Personal information
- Born: April 12, 1981 (age 45) Charleston, West Virginia, U.S.
- Listed height: 6 ft 4 in (1.93 m)
- Listed weight: 260 lb (118 kg)

Career information
- High school: Saint Albans (St. Albans, West Virginia)
- College: Georgia (1999–2000) Marshall (2001–2003)
- NFL draft: 2004: undrafted

Career history
- Atlanta Falcons (2004)*; Rhein Fire (2005); Miami Dolphins (2005–2006); New England Patriots (2007)*; Atlanta Falcons (2008–2009);
- * Offseason and/or practice squad member only

Career NFL statistics
- Receptions: 1
- Receiving yards: 26
- Stats at Pro Football Reference

= Jason Rader =

American football player (born 1981)

Jason Randolph Rader (born April 12, 1981) is an American former professional football player who was a tight end in the National Football League (NFL). He was signed by the Atlanta Falcons as an undrafted free agent in 2004. He played college football for the Marshall Thundering Herd.

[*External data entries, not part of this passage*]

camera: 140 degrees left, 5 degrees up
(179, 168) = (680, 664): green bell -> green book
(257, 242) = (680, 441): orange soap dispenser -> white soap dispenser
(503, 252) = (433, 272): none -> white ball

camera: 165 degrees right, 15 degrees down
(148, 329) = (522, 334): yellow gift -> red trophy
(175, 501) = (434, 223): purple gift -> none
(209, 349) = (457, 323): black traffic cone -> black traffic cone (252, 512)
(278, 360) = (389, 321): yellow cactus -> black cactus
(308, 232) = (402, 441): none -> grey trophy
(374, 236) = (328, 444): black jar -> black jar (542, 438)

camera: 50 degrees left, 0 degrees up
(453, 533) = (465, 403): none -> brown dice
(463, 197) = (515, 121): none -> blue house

Rader was also a member of the Rhein Fire, Miami Dolphins, and New England Patriots.

==Early life==
Rader attended high school at St. Albans High School in St. Albans, West Virginia. He signed with coach Jim Donnan in 1999 at the University of Georgia, and caught two passes for 31 yards in the 2000 season. Rader transferred to Marshall University, sitting out in 2001. In 2002–03, he caught 30 passes each year, piling up 553 yards and 5 touchdowns, helping the Herd to an upset of No. 6 Kansas State as a senior in 2003 and finished with an 8–4 season. In 2002, he caught 30 passes from Byron Leftwich and Stan Hill in leading the Herd to the Mid-American Conference title and a GMAC Bowl win over Louisville, 38–15, in Mobile, Ala. as Marshall finished 11-2 that season.

==Professional career==
===First stint with Falcons===
Rader was signed as an undrafted free agent by the Atlanta Falcons, but was released at the conclusion of training camp. He had a workout for the San Francisco 49ers in October but spent the year out of football.

===Miami Dolphins===
In the spring, Rader played with the Rhein Fire of NFL Europa, catching 21 passes for 189 yards. In June, he signed a two-year deal with the Miami Dolphins. Though he was released at the end of training camp, he spent the final eight games of the season on the team's practice squad.

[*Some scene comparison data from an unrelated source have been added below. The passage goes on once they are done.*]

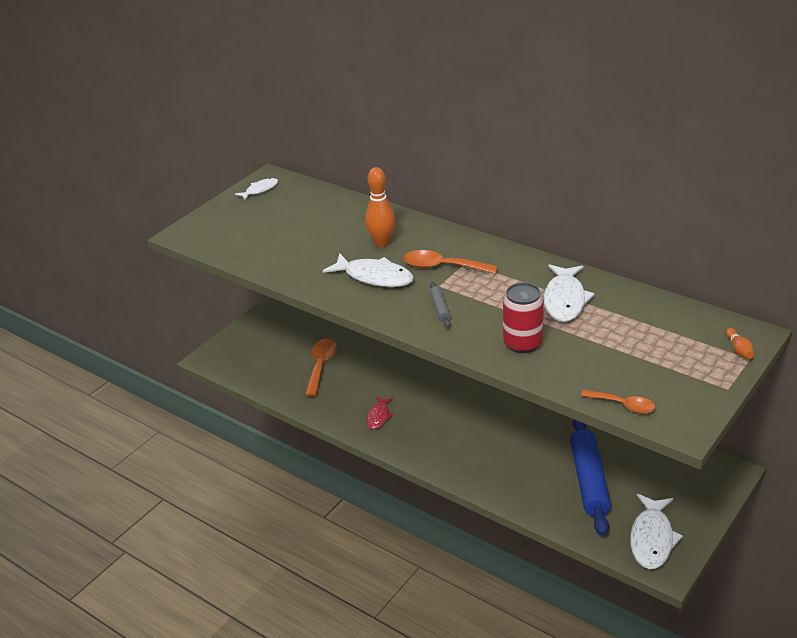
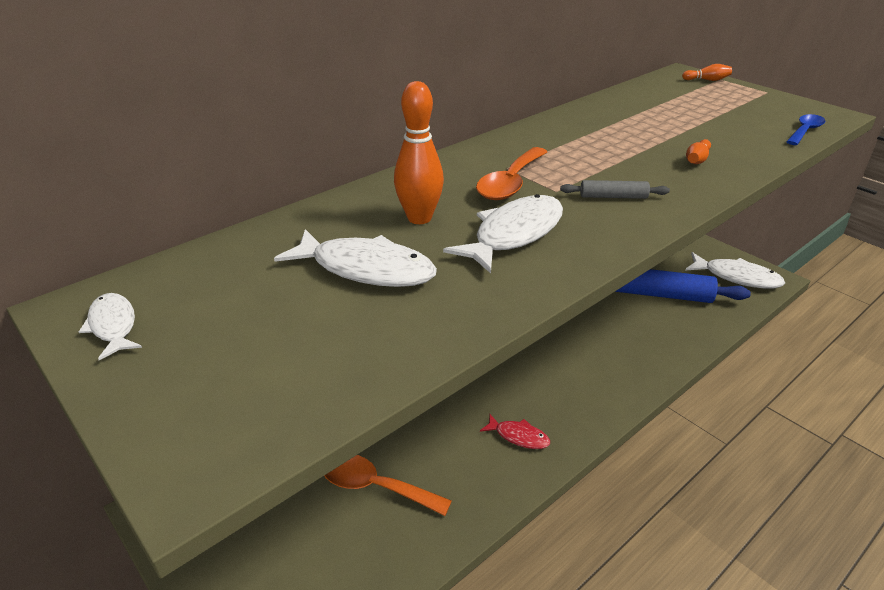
camera: 80 degrees left, 0 degrees up
(522, 343) = (697, 160): red can -> orange bowling pin
(565, 300) = (611, 129): white fish -> white fish (366, 269)
(623, 405) = (805, 131): orange spoon -> blue spoon

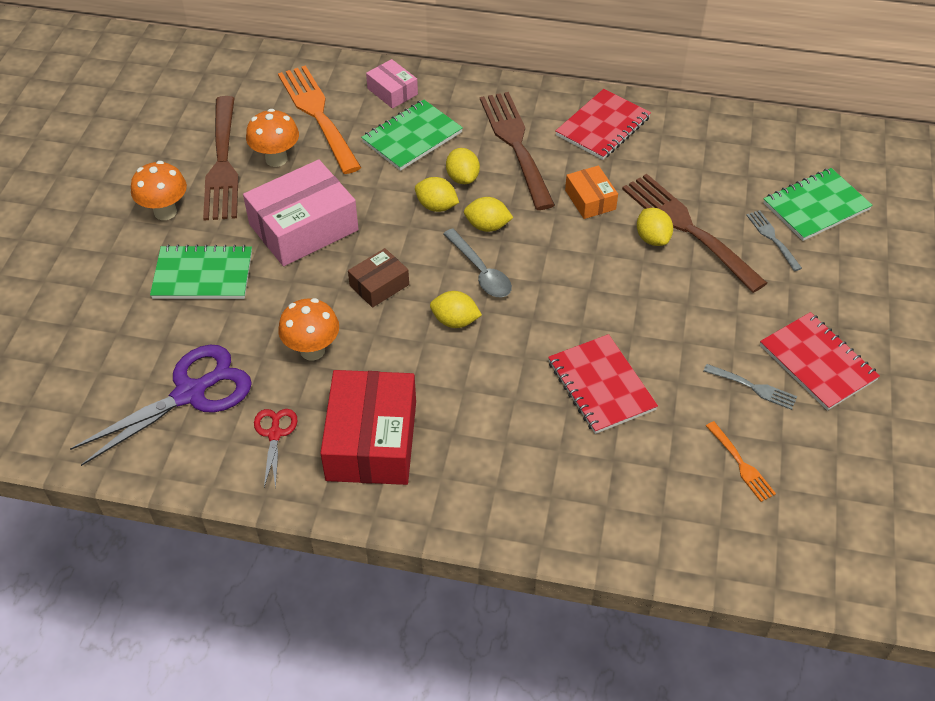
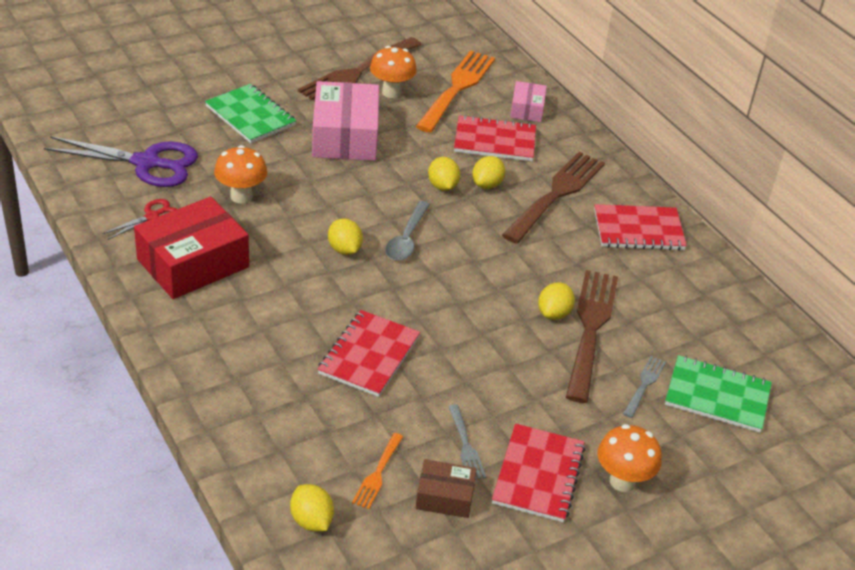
camera: 45 degrees right, 10 degrees down
(165, 212) = (285, 72): orange mushroom -> orange mushroom (622, 481)
(303, 227) = (345, 136): pink box -> pink box turned 75 degrees clockwise
(379, 285) = (334, 197): brown box -> brown box (445, 496)
(412, 137) = (494, 141): green notebook -> red notebook
(487, 226) = (455, 220): yellow lemon -> yellow lemon (311, 521)
(590, 200) = (551, 260): orange box -> none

Rader was re-signed by the team in January 2006. He was waived the following September, but re-signed to the practice squad. A few weeks later on September 16, Rader was signed to the Dolphins' active roster. He played five games (including one start) and accumulated no statistics before being released on November 8.

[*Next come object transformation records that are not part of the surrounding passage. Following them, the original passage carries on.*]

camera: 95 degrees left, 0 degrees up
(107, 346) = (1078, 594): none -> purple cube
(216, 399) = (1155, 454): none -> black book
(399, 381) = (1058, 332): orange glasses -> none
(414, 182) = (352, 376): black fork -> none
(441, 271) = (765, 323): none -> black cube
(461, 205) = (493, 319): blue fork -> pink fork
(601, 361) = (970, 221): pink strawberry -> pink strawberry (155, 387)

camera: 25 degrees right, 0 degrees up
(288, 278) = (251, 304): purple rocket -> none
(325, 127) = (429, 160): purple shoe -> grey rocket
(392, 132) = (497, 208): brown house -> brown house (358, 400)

The Dolphins signed Rader to a future contract in January. He was released on August 27.

===New England Patriots===
Rader was signed to the Patriots' practice squad on September 3 after a tryout with the team on August 31.

He was released in late September.

===Second stint with Atlanta===
On March 14, 2008, Rader re-signed with the Atlanta Falcons after last playing with the team in the 2004 preseason. He was released by the team during final cuts on August 30, but re-signed on September 17 after the team waived tight end Martrez Milner.

Rader remained with the Falcons until October 29, when he was released to make room for re-signed offensive tackle Wayne Gandy. Rader had appeared in six games for the Falcons, catching one pass. Rader re-signed with the Falcons on December 8.

On April 24, 2010, Rader announced that he was retiring.